Digital twins: from buzzword to business case

More and more companies are discovering their value. They use digital twins to reduce downtime, improve efficiency, and make better decisions based on real data. But what exactly is a digital twin? And how do you turn this technology from a concept into measurable business results?

What is a digital twin?

A digital twin is a digital representation of a physical system, anything from a single bearing inside a machine to an entire supply chain. What they all share is a live connection between the physical and digital world.

That connection can be built from sensor data such as vibration, temperature, or pressure. Or from information about material flows, production volumes, or logistics. The goal is simple: gather enough data to truly understand what’s happening in the physical system.

Take, for example, an assembly line where autonomous guided vehicles (AGVs) transport components between workstations. A digital twin of this process tracks where each AGV is, its battery level, and route efficiency, as well as real-time inventory levels. The result: complete visibility into operations and the ability to test changes virtually, before implementing them in the real world.

Different twins for different goals

There’s no such thing as a one-size-fits-all digital twin. Each twin serves a specific purpose.

• Asset twins focus on individual machines or components. For instance, a digital twin of a motor can monitor vibration and temperature data to predict wear and schedule maintenance before failures occur.
• System twins look at entire production processes. This is more about material flows, capacity, and planning than the physical properties of individual machines. Algorithms optimize routes, predict when new stock is needed, and identify bottlenecks.
• Process twins focus on the supply chain. This involves logistics, delivery times, and inventory management. Data comes from ERP systems, carriers, and suppliers.

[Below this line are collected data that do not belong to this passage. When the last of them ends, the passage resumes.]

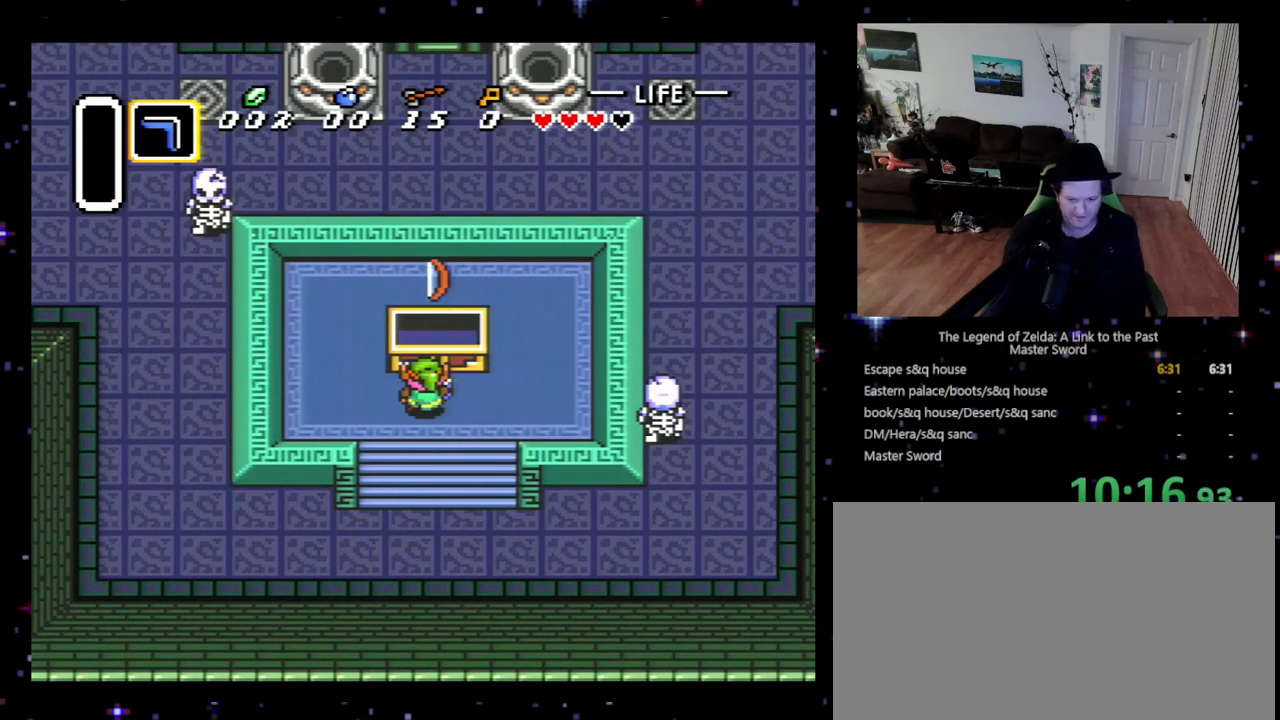
{"buttons": ["A", "DPAD_DOWN"], "events": [[67, "A", "up"], [100, "DPAD_LEFT", "up"], [133, "A", "down"], [233, "A", "up"], [433, "A", "down"]]}
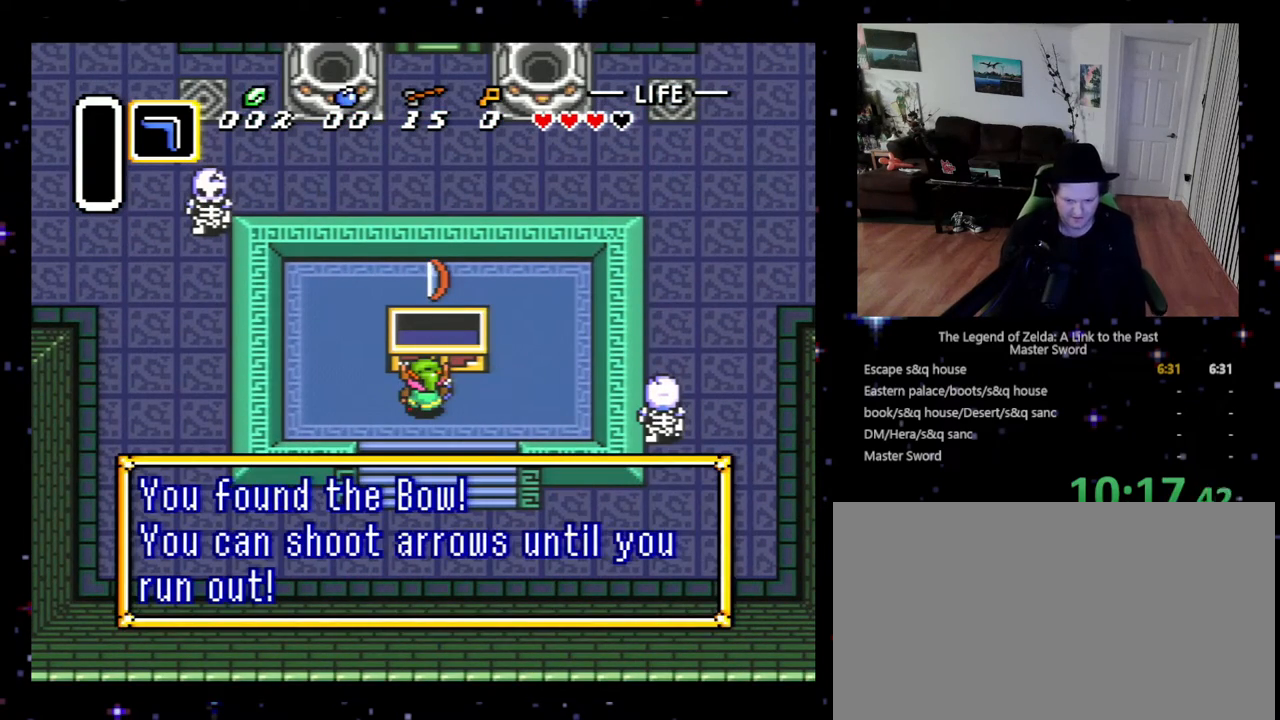
{"buttons": ["A", "DPAD_DOWN"], "events": [[33, "A", "up"], [133, "A", "down"], [167, "A", "up"], [433, "A", "down"]]}
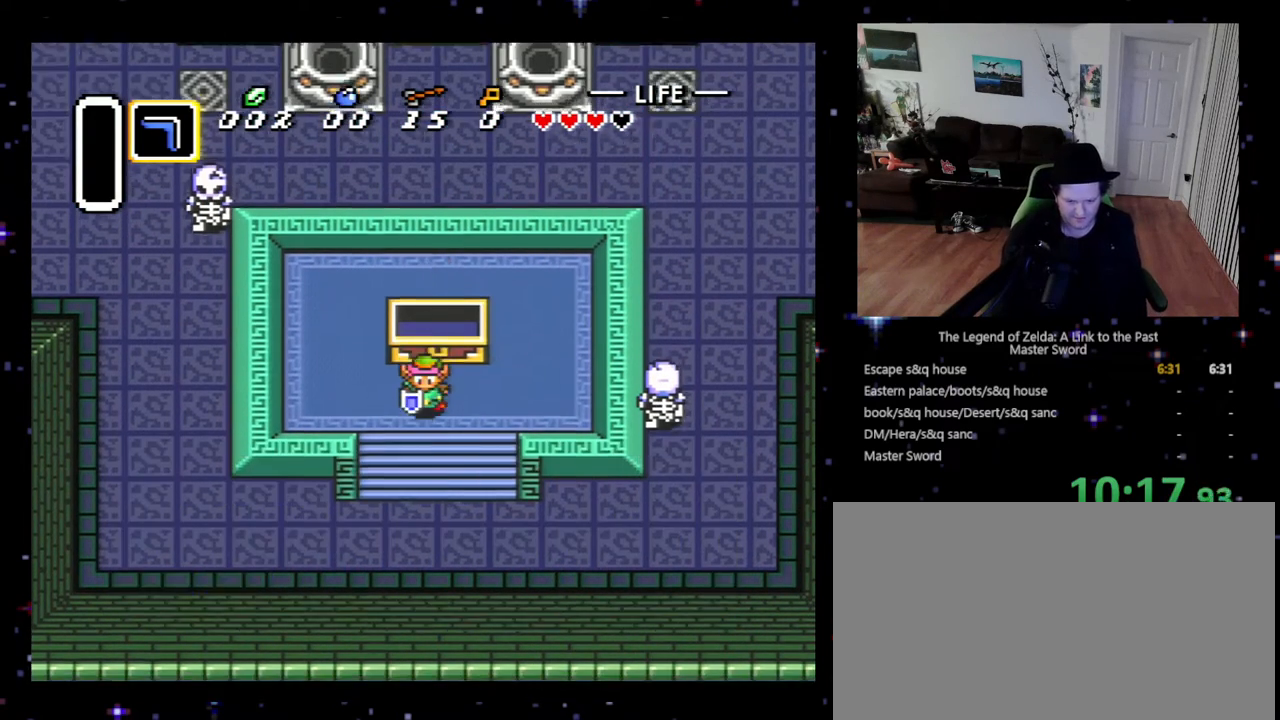
{"buttons": ["DPAD_DOWN", "START"], "events": [[33, "A", "up"], [433, "START", "down"]]}
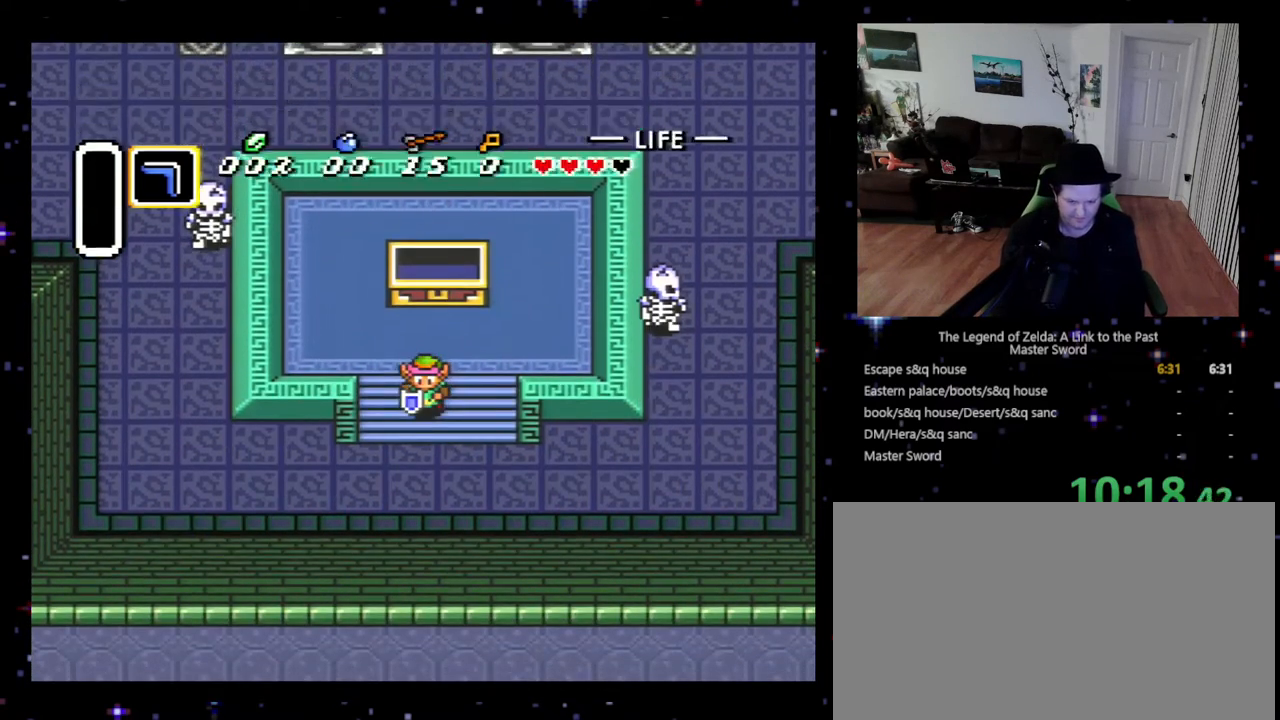
{"buttons": [], "events": [[100, "START", "up"], [300, "DPAD_DOWN", "up"]]}
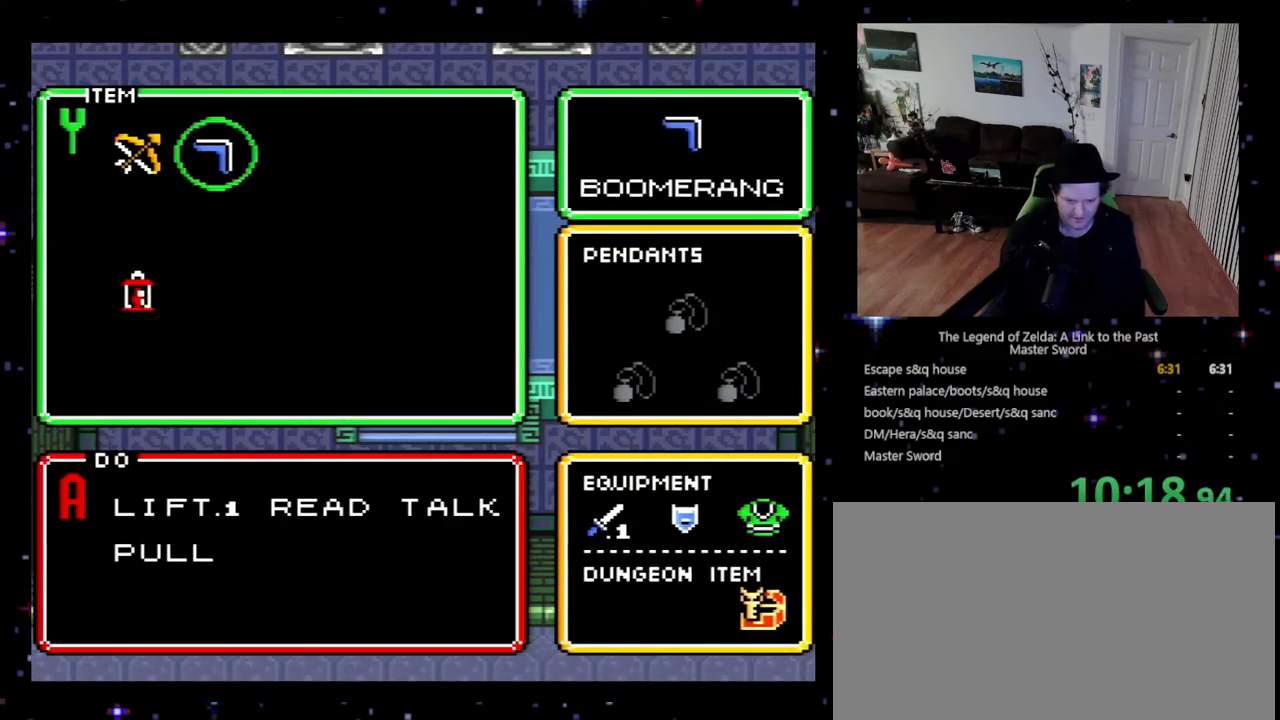
{"buttons": [], "events": [[67, "DPAD_RIGHT", "down"], [200, "DPAD_RIGHT", "up"], [400, "DPAD_RIGHT", "down"], [500, "DPAD_RIGHT", "up"]]}
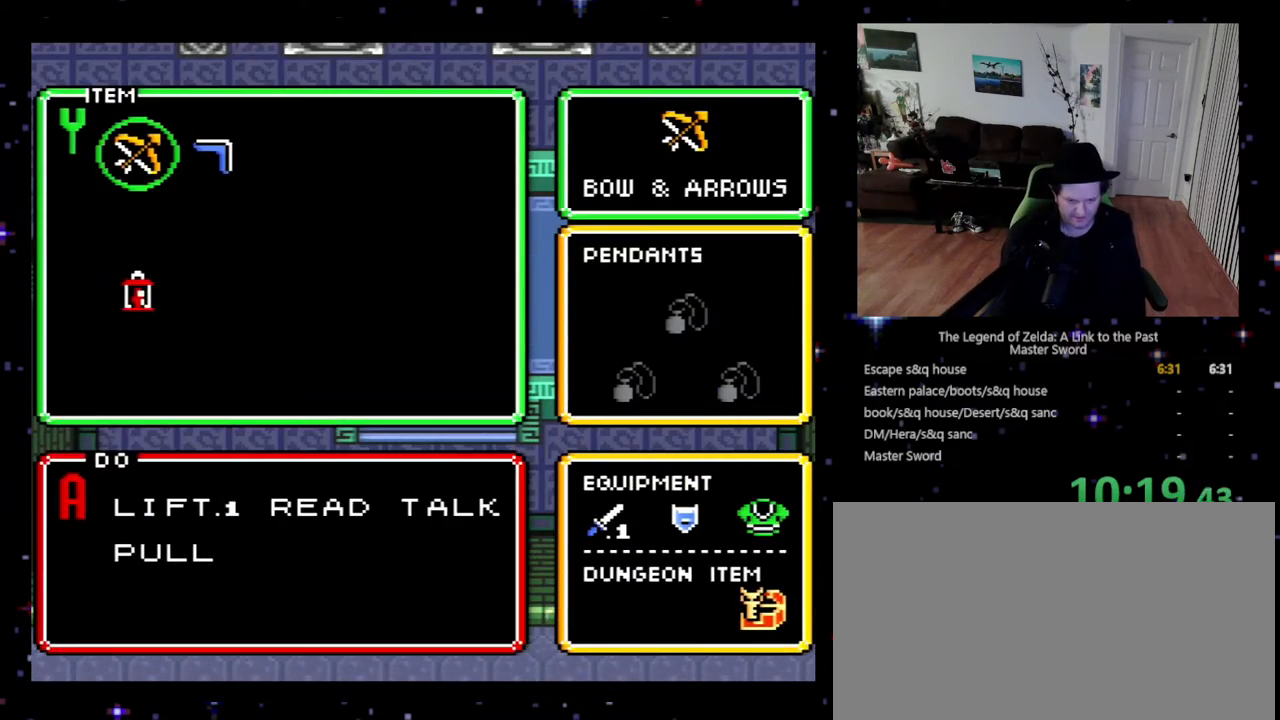
{"buttons": ["DPAD_DOWN"], "events": [[100, "START", "down"], [267, "DPAD_LEFT", "down"], [267, "START", "up"], [333, "DPAD_DOWN", "down"], [367, "DPAD_LEFT", "up"]]}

The key is finding the right level of detail. Too much, and your model becomes complex without adding value; too little, and you miss critical insights.

What does a digital twin look like?

A frequently asked question is whether a digital twin always has to be modelled in 3D. The answer depends on your objective. A 3D environment can offer valuable insights for designing new products or training operators. It allows you to assemble virtually, test different designs, or let staff practice without any risks.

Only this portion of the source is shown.